Do you see your contributions changing much, or is it a question of quantity or focus?
No, it’s more about peace of mind. I’ve been primarily doing research for years. This is simply aligning my title with my actual work, not changing what I’m doing. Research used to be a side activity of Software Heritage, not part of our main strategy. Now, it’s a key focus and we’re making it visible.
Follow-up question from the recent Symposium: You mentioned that SWHSec empowers anyone, not just large corporations, to contribute to software security.

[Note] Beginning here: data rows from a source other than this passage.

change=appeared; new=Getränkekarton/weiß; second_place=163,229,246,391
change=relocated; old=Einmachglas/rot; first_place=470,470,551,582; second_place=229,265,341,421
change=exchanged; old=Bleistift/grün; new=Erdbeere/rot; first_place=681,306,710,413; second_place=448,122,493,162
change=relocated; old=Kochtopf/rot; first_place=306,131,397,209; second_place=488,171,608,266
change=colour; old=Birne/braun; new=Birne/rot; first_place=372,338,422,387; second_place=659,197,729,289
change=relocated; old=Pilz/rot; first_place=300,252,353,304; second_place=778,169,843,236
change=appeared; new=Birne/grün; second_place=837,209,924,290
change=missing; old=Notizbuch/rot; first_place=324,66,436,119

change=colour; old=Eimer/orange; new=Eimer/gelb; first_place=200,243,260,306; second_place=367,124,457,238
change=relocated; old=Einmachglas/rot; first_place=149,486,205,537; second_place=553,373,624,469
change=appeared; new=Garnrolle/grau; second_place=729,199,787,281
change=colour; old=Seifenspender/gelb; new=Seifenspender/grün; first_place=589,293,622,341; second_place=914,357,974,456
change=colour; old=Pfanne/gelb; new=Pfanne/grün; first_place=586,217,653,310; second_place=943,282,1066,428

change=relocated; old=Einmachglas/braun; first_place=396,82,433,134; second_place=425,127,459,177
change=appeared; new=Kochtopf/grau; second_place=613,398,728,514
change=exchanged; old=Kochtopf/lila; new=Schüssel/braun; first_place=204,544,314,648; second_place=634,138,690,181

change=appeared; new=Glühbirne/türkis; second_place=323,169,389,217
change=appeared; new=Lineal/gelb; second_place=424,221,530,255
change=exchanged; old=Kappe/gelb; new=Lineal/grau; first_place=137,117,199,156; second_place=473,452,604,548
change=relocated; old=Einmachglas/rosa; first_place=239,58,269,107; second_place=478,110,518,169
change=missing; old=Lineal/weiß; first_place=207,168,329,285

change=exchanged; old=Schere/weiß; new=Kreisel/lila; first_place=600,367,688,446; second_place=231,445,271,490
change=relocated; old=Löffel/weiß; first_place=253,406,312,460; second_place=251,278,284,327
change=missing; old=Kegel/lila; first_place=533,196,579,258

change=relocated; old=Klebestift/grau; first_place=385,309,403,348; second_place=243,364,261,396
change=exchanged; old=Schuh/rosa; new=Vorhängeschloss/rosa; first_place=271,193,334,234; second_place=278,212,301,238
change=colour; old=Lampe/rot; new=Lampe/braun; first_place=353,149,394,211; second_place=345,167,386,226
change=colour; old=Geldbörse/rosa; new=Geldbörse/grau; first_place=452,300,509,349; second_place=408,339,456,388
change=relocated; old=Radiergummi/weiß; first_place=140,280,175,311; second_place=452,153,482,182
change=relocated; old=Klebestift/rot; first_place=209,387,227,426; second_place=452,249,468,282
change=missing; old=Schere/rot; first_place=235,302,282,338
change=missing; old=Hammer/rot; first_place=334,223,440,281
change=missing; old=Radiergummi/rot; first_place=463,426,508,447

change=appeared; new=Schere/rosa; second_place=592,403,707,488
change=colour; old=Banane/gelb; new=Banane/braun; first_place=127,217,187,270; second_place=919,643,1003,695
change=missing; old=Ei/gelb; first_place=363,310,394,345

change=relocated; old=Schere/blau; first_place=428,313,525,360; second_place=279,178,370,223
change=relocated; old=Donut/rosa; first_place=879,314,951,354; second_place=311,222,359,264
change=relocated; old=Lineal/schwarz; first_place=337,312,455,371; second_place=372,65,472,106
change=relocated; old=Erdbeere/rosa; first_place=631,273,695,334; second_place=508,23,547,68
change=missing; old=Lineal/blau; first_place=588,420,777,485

SWHSec is a large and diverse research project, with many teams looking at how Software Heritage can help secure open source for everyone. My presentation was about one specific R&D task: figuring out if a specific software version in the archive is vulnerable. This isn’t a new problem, and there are industry solutions for it. But Software Heritage has something unique: deep source code visibility. We can track vulnerabilities down to individual commits and see if even a random fork on a little-known development forge is affected by a specific vulnerability or not. This is a kind of hidden problem industry usually ignores. For example, if you forked a project two years ago when it was vulnerable, and never merged back a fix, we can tell you it’s still vulnerable. Sure, there’s not a lot of money in this, but we can give developers data and tools to fix these issues. We’ve found real vulnerabilities and helped fix them, that maintainers didn’t know about. As we can do so, it’s part of our social responsibility to do so.
How do you see Software Heritage evolving in terms of its impact on open-source sustainability?
Open-source sustainability is a huge topic, and people are trying all sorts of things to improve the status quo. A common approach is to convince maintainers to become independent businesses, so they get paid for their work. Another is to look at how civil servants build software for governments. Software Heritage helps by showing all the ways people contribute to keeping open source going, and how funding works. For instance, we’ve recently used Software Heritage to show that researchers are really important for maintaining data and machine learning open-source software, which is super important these days. The role of civil servants and researchers is often overlooked in sustainability discussions, but you can see it in our data – by showing who’s really contributing to important software, we can help shape how funding is used. We can also spot software that’s important but isn’t getting enough attention – it needs more maintenance, more contributions, or more funding – so it’s at risk. We’re the only ones who can do this on such a large scale, and see all the different kinds of contributions you can’t see just by looking at GitHub.
You’ve been a Debian developer for a long time. How has your perspective on open-source development changed over the years?
Well, back in the early days, it was all volunteers, right? People were doing this just for fun or to “scratch an itch,” as the saying goes. Free software made collaboration possible, and then the industry took notice. Now there’s a lot of intermingling between paid and volunteer contributions. There are very relevant projects like the Linux kernel that are almost entirely maintained by paid contributions. But I think it’s important to keep the door open for hobbyists, both volunteer maintainers and drive-by contributors, to participate. We’re risking a strict separation between commercial open source, paid for by large companies, and hobbyist open source, which gives the ability for everyone to contribute and understand the code they run.